All that should come back is the lines of the data below from the one containing "Table 1: Yields" to the one containing "Table 3. Monosaccharide", inclusive, exactly as they stand.

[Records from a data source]
*** Block opens ***
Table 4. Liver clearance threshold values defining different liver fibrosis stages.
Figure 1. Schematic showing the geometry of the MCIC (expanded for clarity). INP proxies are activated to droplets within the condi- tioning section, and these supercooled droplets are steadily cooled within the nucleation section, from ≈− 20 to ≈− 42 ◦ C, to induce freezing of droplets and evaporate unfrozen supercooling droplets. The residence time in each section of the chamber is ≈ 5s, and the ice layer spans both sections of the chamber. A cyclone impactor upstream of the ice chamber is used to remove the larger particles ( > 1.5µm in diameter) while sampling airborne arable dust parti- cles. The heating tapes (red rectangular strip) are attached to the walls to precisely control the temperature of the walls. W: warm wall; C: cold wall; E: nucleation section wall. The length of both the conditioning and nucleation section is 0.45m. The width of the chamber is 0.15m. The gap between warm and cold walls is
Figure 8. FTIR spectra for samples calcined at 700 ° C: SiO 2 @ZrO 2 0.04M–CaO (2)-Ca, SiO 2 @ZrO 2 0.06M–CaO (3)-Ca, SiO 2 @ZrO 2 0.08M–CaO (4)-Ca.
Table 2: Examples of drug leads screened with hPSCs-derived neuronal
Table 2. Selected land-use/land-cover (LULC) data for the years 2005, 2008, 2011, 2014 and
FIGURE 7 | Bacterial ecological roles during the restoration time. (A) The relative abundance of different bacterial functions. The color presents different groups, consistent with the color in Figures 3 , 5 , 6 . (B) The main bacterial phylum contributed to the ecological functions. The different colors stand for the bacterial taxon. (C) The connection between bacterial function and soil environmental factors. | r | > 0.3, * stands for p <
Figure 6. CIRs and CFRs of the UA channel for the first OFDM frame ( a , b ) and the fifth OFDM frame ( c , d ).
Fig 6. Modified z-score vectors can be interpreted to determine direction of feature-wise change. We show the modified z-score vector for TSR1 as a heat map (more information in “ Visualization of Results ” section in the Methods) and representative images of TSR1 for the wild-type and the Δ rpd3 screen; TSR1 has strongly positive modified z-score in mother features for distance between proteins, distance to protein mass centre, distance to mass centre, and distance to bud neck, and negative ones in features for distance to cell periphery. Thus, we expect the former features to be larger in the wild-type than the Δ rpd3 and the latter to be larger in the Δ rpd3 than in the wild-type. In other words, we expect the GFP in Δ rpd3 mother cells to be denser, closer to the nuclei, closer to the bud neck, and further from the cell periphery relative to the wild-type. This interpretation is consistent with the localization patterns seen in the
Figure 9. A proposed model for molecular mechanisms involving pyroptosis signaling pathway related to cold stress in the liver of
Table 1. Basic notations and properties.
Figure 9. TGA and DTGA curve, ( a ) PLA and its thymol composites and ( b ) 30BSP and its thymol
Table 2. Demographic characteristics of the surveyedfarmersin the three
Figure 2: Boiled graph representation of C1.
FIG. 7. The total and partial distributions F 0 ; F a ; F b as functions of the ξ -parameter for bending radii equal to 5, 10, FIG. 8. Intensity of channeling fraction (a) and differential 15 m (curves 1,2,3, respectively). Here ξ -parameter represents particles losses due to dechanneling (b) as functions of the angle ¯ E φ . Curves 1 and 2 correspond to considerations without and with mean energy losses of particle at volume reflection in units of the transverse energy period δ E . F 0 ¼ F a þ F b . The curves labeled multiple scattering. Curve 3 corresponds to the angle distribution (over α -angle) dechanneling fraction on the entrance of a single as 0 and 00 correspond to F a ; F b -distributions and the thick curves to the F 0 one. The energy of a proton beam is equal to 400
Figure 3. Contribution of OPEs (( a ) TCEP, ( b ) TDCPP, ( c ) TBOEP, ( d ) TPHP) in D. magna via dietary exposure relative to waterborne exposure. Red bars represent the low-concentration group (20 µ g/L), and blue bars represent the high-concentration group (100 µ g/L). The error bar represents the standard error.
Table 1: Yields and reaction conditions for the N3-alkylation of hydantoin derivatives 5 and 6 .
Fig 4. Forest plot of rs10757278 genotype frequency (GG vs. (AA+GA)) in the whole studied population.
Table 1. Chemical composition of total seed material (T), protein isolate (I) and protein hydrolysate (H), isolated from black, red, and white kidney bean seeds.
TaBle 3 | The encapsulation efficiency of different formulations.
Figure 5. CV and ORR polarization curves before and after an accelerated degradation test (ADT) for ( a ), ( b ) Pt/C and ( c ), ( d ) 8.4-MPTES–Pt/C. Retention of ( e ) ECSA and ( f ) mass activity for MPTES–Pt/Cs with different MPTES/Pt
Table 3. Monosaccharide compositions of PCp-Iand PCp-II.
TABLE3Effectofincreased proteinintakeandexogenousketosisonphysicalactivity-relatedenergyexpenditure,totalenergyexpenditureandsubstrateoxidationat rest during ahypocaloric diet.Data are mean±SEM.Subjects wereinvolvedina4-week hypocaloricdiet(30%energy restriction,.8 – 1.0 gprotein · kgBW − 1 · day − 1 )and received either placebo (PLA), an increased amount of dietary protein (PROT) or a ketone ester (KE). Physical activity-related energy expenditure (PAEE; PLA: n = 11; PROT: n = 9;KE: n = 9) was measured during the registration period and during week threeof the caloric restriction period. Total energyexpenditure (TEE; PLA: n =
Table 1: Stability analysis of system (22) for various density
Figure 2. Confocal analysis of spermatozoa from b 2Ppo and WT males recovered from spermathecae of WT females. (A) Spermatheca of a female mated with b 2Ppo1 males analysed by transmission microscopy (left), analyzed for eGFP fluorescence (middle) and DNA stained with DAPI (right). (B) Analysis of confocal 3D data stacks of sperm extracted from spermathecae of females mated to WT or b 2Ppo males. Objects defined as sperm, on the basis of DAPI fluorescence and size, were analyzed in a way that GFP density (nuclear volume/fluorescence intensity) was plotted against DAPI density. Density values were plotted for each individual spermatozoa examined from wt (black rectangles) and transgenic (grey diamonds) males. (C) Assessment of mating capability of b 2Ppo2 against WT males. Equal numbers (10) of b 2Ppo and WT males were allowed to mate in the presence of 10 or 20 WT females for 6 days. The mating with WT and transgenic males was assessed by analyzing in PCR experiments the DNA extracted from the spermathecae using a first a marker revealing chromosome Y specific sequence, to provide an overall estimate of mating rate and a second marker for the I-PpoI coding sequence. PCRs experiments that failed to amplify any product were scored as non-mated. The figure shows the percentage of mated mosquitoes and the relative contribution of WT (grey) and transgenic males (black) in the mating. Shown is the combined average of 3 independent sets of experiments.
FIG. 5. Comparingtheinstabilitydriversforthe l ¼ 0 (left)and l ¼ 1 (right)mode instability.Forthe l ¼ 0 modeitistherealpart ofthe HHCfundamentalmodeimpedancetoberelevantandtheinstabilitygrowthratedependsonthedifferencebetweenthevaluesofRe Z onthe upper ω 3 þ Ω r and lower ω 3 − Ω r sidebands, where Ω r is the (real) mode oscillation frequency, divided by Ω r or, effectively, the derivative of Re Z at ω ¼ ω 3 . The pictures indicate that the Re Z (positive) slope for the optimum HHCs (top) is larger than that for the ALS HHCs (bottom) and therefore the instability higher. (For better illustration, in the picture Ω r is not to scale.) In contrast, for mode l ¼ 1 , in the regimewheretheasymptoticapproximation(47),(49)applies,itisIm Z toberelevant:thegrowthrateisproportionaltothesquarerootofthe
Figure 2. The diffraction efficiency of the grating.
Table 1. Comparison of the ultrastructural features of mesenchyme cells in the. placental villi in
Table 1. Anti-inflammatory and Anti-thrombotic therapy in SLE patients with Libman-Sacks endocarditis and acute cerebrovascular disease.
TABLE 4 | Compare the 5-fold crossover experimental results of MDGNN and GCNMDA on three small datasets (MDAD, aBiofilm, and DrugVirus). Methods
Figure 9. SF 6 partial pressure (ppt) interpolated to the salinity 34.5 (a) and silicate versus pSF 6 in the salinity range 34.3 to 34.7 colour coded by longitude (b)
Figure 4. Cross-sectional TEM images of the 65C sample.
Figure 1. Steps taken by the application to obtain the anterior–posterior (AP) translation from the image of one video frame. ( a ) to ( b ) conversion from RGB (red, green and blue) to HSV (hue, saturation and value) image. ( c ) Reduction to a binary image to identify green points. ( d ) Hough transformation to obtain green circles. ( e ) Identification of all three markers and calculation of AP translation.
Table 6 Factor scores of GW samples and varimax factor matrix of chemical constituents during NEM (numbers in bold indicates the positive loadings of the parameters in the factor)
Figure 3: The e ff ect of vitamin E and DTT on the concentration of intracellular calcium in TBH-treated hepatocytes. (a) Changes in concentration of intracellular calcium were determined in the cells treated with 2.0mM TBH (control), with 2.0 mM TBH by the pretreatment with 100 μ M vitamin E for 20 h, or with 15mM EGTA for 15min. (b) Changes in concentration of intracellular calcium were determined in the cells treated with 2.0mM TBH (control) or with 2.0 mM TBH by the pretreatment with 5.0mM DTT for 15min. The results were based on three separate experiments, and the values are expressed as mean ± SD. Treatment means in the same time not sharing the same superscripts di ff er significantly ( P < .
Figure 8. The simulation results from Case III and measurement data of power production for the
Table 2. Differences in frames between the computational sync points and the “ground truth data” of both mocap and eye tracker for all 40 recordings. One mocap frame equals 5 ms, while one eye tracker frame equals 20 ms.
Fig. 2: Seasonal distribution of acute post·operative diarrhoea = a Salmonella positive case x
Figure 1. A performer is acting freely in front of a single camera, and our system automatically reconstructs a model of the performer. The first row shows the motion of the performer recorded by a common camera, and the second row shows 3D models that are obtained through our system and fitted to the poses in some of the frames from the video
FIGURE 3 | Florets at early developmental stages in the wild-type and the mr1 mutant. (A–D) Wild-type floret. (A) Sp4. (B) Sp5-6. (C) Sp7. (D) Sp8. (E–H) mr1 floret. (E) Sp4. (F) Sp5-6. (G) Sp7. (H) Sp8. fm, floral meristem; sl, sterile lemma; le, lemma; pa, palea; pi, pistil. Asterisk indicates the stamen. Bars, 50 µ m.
*** Block closes ***
- **Expected output**
Table 1: Yields and reaction conditions for the N3-alkylation of hydantoin derivatives 5 and 6 .
Fig 4. Forest plot of rs10757278 genotype frequency (GG vs. (AA+GA)) in the whole studied population.
Table 1. Chemical composition of total seed material (T), protein isolate (I) and protein hydrolysate (H), isolated from black, red, and white kidney bean seeds.
TaBle 3 | The encapsulation efficiency of different formulations.
Figure 5. CV and ORR polarization curves before and after an accelerated degradation test (ADT) for ( a ), ( b ) Pt/C and ( c ), ( d ) 8.4-MPTES–Pt/C. Retention of ( e ) ECSA and ( f ) mass activity for MPTES–Pt/Cs with different MPTES/Pt
Table 3. Monosaccharide compositions of PCp-Iand PCp-II.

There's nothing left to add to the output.